Saved entries:
====================
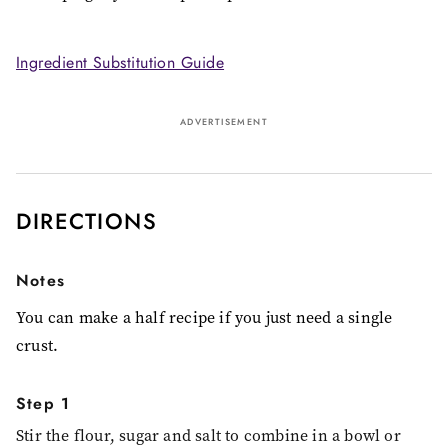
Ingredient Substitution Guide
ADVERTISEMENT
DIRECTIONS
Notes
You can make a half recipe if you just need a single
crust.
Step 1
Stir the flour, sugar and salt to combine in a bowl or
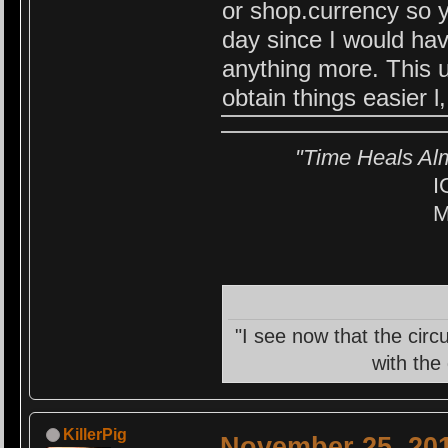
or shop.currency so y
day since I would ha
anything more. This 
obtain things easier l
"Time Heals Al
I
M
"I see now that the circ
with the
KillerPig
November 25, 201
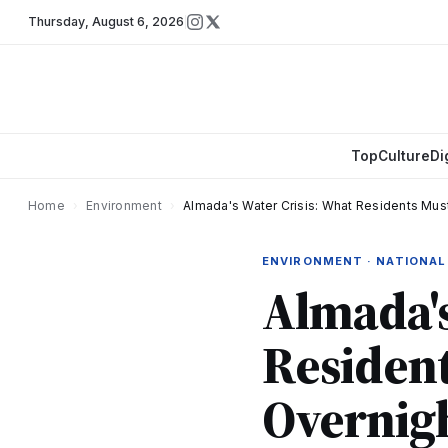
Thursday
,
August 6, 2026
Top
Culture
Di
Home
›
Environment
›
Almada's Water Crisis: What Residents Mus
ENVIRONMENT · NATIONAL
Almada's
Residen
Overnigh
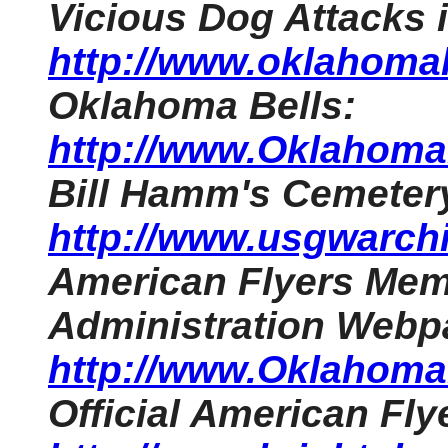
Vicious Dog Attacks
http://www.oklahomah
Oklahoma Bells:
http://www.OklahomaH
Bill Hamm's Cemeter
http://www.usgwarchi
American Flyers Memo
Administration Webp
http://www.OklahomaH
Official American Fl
====================
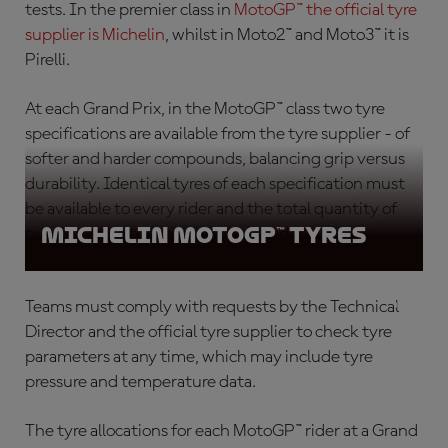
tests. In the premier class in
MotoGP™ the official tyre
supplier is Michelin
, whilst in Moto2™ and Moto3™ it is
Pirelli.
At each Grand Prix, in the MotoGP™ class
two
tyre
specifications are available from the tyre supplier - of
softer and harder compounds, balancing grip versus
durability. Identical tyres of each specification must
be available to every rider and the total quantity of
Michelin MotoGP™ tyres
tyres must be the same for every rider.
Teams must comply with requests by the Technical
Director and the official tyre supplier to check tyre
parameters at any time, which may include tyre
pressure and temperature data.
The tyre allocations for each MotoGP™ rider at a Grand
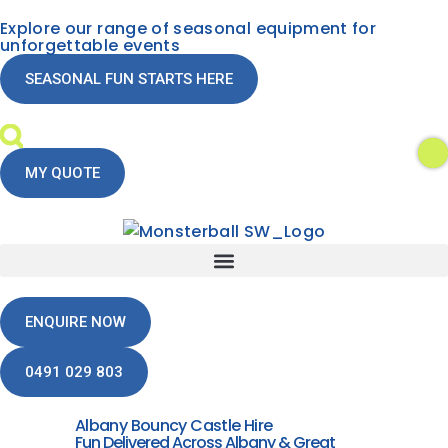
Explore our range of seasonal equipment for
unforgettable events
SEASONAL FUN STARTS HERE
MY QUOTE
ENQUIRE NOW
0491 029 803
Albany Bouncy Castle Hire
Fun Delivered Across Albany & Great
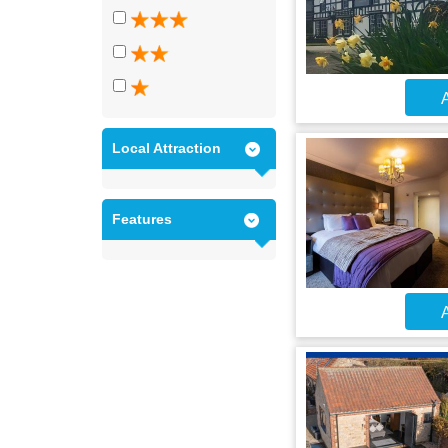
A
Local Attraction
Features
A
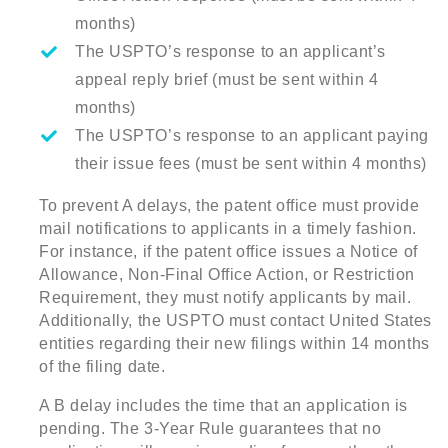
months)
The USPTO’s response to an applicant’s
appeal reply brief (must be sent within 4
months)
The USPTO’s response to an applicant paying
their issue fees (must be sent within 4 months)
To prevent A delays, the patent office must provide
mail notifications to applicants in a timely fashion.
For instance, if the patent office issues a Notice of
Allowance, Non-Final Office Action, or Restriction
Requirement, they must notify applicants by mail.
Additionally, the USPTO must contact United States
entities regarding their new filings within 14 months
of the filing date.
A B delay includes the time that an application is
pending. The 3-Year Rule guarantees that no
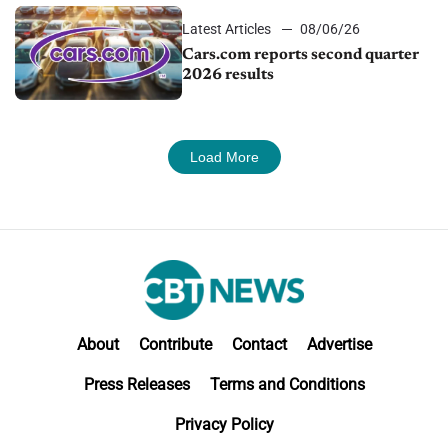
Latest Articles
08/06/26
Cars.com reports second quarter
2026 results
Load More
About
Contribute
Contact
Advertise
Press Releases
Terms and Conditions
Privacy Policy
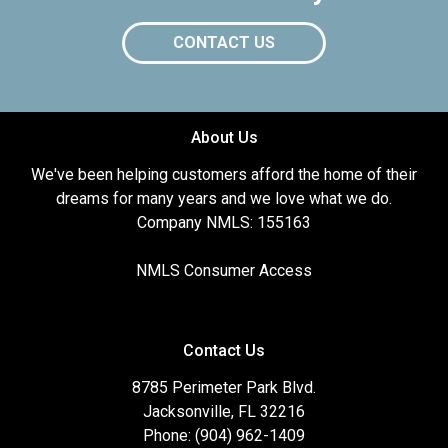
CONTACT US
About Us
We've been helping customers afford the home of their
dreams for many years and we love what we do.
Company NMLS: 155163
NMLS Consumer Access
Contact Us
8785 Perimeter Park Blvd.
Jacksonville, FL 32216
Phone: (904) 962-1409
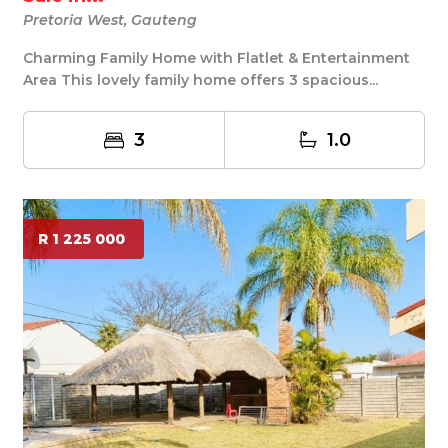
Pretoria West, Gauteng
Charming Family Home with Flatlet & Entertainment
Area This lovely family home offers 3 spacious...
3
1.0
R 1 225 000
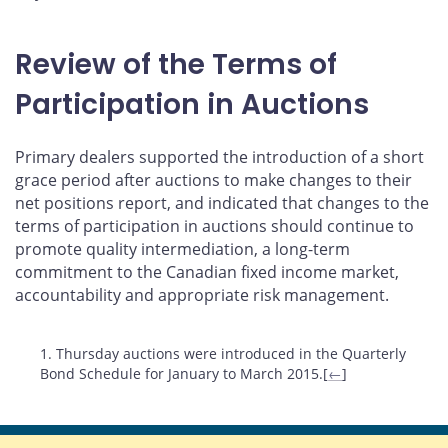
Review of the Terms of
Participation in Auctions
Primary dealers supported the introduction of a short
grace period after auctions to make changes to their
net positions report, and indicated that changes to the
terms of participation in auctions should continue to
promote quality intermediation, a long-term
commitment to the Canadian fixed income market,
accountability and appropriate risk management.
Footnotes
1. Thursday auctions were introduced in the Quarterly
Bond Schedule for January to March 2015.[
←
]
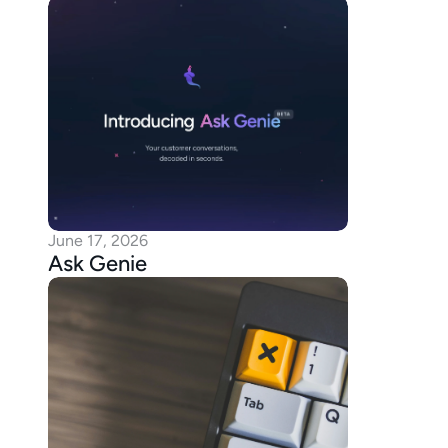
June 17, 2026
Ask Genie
====================
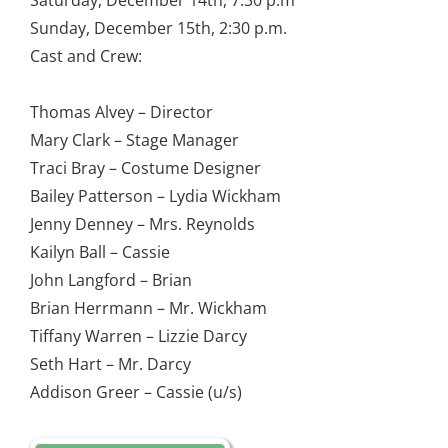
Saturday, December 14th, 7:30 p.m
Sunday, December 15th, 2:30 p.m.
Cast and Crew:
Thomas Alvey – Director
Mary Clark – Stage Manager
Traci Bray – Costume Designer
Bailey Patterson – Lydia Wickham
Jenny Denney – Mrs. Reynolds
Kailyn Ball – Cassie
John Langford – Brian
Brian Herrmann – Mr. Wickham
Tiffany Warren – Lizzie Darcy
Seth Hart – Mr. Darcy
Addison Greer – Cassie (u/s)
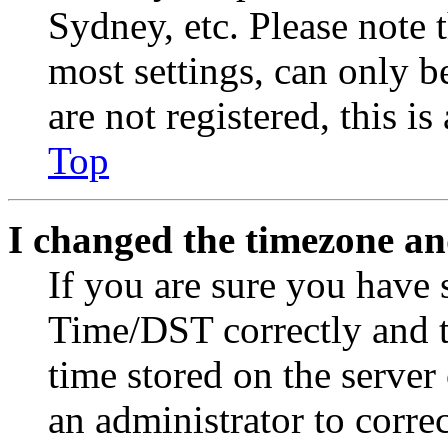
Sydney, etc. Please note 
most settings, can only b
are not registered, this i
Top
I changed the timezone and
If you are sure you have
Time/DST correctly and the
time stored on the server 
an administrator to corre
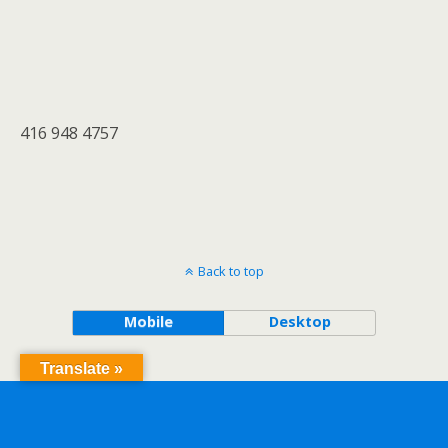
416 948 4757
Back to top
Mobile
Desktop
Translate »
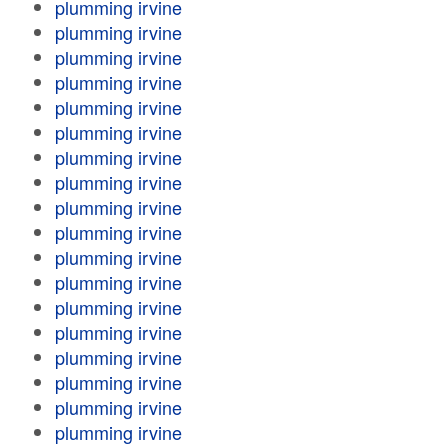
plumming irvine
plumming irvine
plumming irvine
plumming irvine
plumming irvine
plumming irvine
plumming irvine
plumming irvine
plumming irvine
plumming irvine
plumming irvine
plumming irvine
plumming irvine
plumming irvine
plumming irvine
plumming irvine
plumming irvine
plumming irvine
====================
*WORK REQUIRED*
Although the records above contain pictures, the copy must not; set down exactly the lines from the one with "dreams for many years and we love what we do." up to and including the one with "grace period after".

*EXERCISE ANSWER*
dreams for many years and we love what we do.
Company NMLS: 155163
NMLS Consumer Access
Contact Us
8785 Perimeter Park Blvd.
Jacksonville, FL 32216
Phone: (904) 962-1409
Pretoria West, Gauteng
Charming Family Home with Flatlet & Entertainment
Area This lovely family home offers 3 spacious...
3
1.0
R 1 225 000
Review of the Terms of
Participation in Auctions
Primary dealers supported the introduction of a short
grace period after auctions to make changes to their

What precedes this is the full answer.